L'imprenditore edile ha anche affermato di sperare che Pro Consumidor agisca con lo stesso entusiasmo dimostrato nei confronti dei contratti di aumento dei prezzi immobiliari, "che aiuti le aziende del cemento a giustificare tali prezzi e a trovare un modo per uniformarli", dopo aver assicurato che "in realtà tutto ciò rappresenterà un aumento significativo dell'aumento dei prezzi delle abitazioni, che sta già registrando un incremento che, a mio avviso, non può sopportare molto altro".
Alcántara ha sostenuto che non vi è alcuna ragione evidente a giustificare l'aumento del prezzo del cemento e che, al contrario, tutti i suoi fattori produttivi sono in diminuzione, citando il caso dei carburanti e del trasporto marittimo.
"L'unica spiegazione plausibile potrebbe essere l'aumento dei costi del combustibile per la produzione di cemento, carbone o coke, che è la fonte di energia necessaria per alimentare i forni che riscaldano la materia prima per produrre il clinker, e in occasione dell'ultimo aumento di prezzo, ci è stato spiegato che questo prodotto era stato la causa dell'aumento del prezzo del cemento.".
Aggiunge inoltre che "ora tutte le materie prime mostrano una tendenza al ribasso e allo stesso tempo il trasporto marittimo di merci, che all'epoca rappresentava un problema importante, sta mostrando una tendenza al crollo, con prezzi addirittura scesi al di sotto dei minimi del 2019".
Alcántara spiega che non si registra nemmeno un aumento percepito della domanda di cemento, sostenendo che il sistema di fissazione dei prezzi di questi prodotti sul mercato nazionale deve essere rivisto, dato che il cemento in particolare è gestito da sei aziende e che ha mostrato un aumento sistematico dalla fase post-pandemica.

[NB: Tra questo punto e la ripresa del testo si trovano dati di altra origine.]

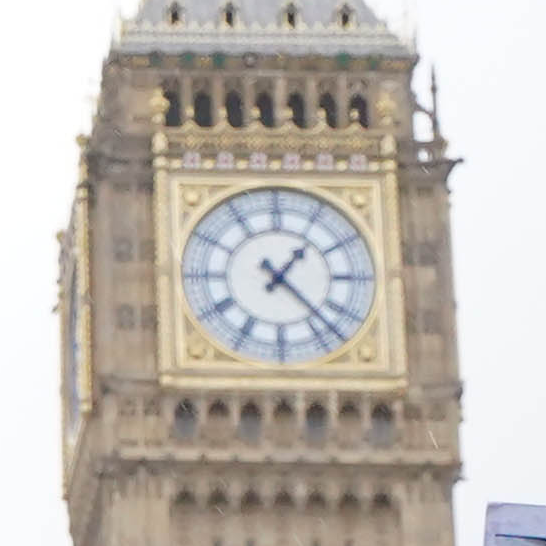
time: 1:22
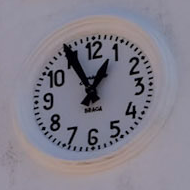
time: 12:55
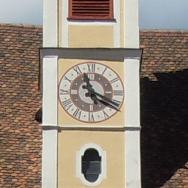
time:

Comprende che in passato vi erano apparenti giustificazioni, "ma ora vediamo che non è così, non c'è stata alcuna svalutazione, né un aumento della domanda, c'è un crollo dei prezzi delle materie prime, del trasporto marittimo, il petrolio viene venduto a 50 pesos in meno rispetto a sei mesi fa, quindi non è davvero giustificato".

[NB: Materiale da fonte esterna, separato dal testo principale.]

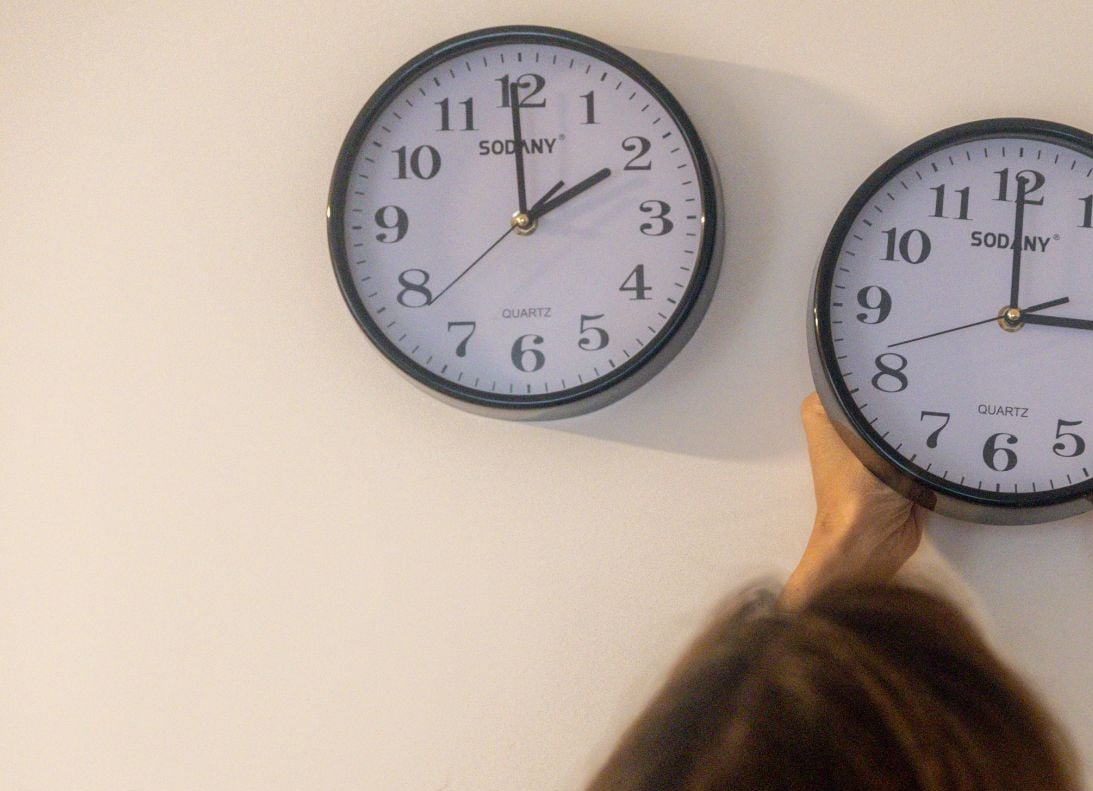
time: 1:59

Ritiene preoccupante che le sei aziende cementiere operanti nel paese unifichino i prezzi, a prescindere dalla qualità e dalle condizioni di produzione, il che, a suo avviso, "è un cattivo indicatore perché significa chiaramente che ci sono accordi per fissare i prezzi insieme, accordi che vengono dati per scontati e nessuno interviene in merito, questi prezzi vengono imposti, anche in assenza di una giustificazione apparente", ha affermato il coordinatore dell'ONIC.